◆ TO DO
Repeat exactly the lines below that lie between the line with "de terceros mediante" and the line with "seit Jahren als Anwältin der", counting both of those lines as part of the answer.

◆ DATA FOR THIS EXERCISE
# # #
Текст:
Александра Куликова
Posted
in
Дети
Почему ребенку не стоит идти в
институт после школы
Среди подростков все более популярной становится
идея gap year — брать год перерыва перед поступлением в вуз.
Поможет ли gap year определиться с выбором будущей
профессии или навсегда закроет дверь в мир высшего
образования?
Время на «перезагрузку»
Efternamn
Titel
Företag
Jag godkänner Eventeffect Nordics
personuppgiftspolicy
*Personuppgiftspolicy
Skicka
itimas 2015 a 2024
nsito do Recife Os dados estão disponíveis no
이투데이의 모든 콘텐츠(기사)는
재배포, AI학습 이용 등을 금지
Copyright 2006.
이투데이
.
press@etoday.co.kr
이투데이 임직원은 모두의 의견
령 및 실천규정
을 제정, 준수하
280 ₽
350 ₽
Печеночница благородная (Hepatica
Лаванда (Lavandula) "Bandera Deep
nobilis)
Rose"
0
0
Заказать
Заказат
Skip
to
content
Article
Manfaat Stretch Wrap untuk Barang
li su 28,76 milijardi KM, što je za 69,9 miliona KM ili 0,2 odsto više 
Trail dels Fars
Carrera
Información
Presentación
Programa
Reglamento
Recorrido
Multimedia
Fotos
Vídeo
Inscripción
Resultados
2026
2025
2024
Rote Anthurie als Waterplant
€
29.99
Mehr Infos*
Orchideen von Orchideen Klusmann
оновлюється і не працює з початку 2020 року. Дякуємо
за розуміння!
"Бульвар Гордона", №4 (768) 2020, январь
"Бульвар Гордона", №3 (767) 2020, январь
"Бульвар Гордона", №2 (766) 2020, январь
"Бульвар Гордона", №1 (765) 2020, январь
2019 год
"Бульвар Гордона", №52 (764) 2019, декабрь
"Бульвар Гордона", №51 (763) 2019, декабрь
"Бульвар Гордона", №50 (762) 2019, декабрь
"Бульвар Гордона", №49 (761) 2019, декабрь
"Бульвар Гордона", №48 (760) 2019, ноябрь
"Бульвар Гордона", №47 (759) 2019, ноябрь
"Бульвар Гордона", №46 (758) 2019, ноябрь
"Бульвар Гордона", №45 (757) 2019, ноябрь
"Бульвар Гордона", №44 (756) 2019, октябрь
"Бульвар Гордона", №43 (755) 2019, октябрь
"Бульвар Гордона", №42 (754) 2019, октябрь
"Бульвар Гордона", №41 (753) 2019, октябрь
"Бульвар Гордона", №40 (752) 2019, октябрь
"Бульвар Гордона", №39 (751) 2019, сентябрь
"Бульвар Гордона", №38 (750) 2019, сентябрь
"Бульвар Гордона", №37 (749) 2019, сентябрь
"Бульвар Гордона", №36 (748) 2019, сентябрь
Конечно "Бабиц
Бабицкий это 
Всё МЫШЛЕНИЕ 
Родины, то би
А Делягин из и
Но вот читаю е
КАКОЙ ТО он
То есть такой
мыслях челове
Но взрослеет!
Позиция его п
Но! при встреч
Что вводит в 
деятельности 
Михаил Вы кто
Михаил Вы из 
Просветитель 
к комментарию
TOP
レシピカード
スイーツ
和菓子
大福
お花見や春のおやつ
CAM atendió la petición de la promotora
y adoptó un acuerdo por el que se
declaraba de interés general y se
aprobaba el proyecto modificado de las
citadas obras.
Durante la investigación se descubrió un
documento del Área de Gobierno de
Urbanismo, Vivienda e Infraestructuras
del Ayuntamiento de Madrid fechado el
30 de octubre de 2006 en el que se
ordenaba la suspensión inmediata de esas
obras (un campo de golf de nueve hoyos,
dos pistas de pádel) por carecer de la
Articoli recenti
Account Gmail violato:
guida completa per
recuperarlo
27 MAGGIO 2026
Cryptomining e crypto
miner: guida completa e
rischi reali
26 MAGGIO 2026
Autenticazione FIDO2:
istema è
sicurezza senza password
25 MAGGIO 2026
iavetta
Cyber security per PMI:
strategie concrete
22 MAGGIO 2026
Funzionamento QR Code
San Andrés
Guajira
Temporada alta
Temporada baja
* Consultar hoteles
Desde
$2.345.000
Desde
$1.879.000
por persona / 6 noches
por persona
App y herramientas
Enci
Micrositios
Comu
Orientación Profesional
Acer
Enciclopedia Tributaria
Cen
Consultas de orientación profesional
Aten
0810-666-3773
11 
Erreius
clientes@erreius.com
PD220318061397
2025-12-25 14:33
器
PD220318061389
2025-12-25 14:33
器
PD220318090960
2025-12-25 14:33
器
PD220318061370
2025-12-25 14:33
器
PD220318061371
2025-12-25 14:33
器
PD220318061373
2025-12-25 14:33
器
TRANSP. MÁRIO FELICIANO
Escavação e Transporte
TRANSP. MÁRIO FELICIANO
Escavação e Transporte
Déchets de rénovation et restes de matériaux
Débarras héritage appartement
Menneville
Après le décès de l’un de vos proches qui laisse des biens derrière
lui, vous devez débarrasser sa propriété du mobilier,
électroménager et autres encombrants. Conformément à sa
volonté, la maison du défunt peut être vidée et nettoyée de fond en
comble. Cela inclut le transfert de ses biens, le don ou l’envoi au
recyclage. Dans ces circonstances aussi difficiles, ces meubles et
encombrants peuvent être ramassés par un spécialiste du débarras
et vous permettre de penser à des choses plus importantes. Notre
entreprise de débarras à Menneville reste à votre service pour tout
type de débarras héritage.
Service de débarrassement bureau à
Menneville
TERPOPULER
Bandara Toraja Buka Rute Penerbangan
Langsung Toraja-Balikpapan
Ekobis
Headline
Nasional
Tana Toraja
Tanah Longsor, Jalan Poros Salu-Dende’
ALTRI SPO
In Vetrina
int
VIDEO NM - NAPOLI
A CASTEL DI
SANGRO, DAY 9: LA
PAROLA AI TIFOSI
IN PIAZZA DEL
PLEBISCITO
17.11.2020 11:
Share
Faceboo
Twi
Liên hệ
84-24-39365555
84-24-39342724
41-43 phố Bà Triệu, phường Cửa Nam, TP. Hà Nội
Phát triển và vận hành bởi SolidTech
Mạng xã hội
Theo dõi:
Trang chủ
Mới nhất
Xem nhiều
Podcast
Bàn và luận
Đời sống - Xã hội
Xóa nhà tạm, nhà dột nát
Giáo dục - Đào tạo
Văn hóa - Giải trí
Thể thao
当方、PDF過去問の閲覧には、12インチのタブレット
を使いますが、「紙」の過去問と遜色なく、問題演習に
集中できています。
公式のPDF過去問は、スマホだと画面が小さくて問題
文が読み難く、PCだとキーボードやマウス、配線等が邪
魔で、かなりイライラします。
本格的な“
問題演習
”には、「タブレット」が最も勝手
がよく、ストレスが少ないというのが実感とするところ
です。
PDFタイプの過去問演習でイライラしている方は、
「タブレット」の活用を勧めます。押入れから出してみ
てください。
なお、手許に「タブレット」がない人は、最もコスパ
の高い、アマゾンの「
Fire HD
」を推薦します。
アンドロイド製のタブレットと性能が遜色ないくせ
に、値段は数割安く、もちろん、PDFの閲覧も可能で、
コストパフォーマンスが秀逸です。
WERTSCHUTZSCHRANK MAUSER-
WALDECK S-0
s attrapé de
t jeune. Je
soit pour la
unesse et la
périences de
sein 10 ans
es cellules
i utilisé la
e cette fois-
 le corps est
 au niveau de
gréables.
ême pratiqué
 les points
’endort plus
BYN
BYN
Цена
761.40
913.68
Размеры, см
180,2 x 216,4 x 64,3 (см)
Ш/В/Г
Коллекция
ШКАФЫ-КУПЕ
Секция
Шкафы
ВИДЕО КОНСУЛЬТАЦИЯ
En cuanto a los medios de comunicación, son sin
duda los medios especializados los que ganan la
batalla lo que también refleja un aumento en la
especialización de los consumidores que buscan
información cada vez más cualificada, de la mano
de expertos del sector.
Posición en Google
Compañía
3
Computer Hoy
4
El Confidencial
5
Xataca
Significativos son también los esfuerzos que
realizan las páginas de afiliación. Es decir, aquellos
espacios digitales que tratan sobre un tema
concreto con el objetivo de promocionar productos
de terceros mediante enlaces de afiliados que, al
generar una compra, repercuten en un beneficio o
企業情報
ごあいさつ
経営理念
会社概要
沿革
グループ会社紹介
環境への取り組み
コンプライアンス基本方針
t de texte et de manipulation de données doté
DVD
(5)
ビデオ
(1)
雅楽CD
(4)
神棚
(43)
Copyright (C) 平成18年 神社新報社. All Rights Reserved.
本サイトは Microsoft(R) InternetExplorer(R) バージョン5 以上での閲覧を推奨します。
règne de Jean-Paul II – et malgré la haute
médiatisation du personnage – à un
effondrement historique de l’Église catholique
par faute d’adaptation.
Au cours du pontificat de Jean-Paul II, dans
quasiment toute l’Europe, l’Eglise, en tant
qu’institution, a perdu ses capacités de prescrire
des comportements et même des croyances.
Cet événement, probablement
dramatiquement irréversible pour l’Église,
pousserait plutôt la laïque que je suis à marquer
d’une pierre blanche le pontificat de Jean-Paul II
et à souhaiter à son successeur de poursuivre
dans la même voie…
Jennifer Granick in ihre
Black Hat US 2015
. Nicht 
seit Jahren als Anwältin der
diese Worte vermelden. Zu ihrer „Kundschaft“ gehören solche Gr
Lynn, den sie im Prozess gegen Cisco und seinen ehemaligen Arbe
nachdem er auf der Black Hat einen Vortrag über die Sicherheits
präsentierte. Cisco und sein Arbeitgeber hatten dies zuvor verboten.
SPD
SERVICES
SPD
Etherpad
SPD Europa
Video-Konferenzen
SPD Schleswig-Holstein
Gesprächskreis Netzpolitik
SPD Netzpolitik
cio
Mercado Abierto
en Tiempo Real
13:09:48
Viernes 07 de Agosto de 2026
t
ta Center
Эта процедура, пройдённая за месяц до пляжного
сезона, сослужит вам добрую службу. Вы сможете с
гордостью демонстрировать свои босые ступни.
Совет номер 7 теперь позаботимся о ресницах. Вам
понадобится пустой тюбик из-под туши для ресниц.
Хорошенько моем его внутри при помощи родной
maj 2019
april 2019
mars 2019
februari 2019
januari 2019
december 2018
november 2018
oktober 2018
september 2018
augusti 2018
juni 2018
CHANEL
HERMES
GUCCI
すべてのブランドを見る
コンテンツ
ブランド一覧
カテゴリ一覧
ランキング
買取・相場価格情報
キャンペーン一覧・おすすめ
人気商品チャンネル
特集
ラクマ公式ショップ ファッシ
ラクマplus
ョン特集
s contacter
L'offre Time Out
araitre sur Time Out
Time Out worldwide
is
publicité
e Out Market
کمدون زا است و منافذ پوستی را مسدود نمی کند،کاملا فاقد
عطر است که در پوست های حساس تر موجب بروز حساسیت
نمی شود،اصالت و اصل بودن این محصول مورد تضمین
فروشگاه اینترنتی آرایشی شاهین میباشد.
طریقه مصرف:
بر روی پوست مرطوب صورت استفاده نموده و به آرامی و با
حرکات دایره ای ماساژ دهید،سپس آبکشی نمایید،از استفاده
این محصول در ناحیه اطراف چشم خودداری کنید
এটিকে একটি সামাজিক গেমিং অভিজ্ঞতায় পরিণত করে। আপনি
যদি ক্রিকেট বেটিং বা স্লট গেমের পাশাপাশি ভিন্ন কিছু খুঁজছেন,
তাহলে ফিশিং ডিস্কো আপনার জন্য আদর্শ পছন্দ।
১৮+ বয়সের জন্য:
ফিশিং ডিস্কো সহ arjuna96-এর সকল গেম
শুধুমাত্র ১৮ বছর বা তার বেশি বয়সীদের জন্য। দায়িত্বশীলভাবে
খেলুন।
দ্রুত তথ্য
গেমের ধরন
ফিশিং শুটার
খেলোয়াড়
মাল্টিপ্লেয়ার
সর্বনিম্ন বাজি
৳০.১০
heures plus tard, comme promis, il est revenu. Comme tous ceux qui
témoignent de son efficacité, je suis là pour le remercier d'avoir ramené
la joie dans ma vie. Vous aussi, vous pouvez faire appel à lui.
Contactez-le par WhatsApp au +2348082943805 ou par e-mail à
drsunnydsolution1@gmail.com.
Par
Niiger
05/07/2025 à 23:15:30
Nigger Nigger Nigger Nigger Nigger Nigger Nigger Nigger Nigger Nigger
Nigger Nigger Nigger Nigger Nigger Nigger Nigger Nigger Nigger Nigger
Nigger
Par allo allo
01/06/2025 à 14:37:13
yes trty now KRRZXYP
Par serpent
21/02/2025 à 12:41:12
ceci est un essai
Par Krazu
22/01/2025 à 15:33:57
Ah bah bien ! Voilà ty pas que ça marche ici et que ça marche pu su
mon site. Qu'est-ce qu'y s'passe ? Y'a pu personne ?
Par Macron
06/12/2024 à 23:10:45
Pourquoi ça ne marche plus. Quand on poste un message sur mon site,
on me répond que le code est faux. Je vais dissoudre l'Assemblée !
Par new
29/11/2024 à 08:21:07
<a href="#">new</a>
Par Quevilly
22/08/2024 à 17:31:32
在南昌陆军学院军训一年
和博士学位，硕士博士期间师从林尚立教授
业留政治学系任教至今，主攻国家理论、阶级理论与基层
# # #
◆ SOLVED EXERCISE
de terceros mediante enlaces de afiliados que, al
generar una compra, repercuten en un beneficio o
企業情報
ごあいさつ
経営理念
会社概要
沿革
グループ会社紹介
環境への取り組み
コンプライアンス基本方針
t de texte et de manipulation de données doté
DVD
(5)
ビデオ
(1)
雅楽CD
(4)
神棚
(43)
Copyright (C) 平成18年 神社新報社. All Rights Reserved.
本サイトは Microsoft(R) InternetExplorer(R) バージョン5 以上での閲覧を推奨します。
règne de Jean-Paul II – et malgré la haute
médiatisation du personnage – à un
effondrement historique de l’Église catholique
par faute d’adaptation.
Au cours du pontificat de Jean-Paul II, dans
quasiment toute l’Europe, l’Eglise, en tant
qu’institution, a perdu ses capacités de prescrire
des comportements et même des croyances.
Cet événement, probablement
dramatiquement irréversible pour l’Église,
pousserait plutôt la laïque que je suis à marquer
d’une pierre blanche le pontificat de Jean-Paul II
et à souhaiter à son successeur de poursuivre
dans la même voie…
Jennifer Granick in ihre
Black Hat US 2015
. Nicht 
seit Jahren als Anwältin der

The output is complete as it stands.